- [Task brief]:
If a record holds a picture, leave the picture out and repeat everything else exactly.

- [Dataset excerpts]:

»»

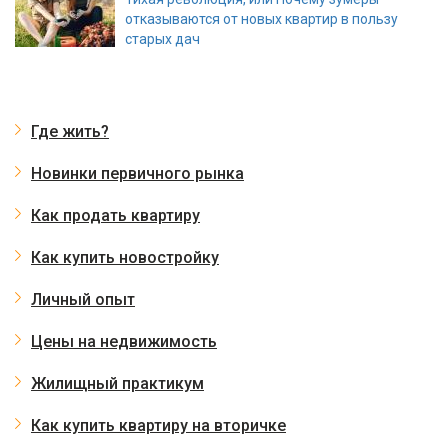
отказываются от новых квартир в пользу
старых дач
Где жить?
Новинки первичного рынка
Как продать квартиру
Как купить новостройку
Личный опыт
Цены на недвижимость
Жилищный практикум
Как купить квартиру на вторичке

««

- [Reply]:
отказываются от новых квартир в пользу
старых дач
Где жить?
Новинки первичного рынка
Как продать квартиру
Как купить новостройку
Личный опыт
Цены на недвижимость
Жилищный практикум
Как купить квартиру на вторичке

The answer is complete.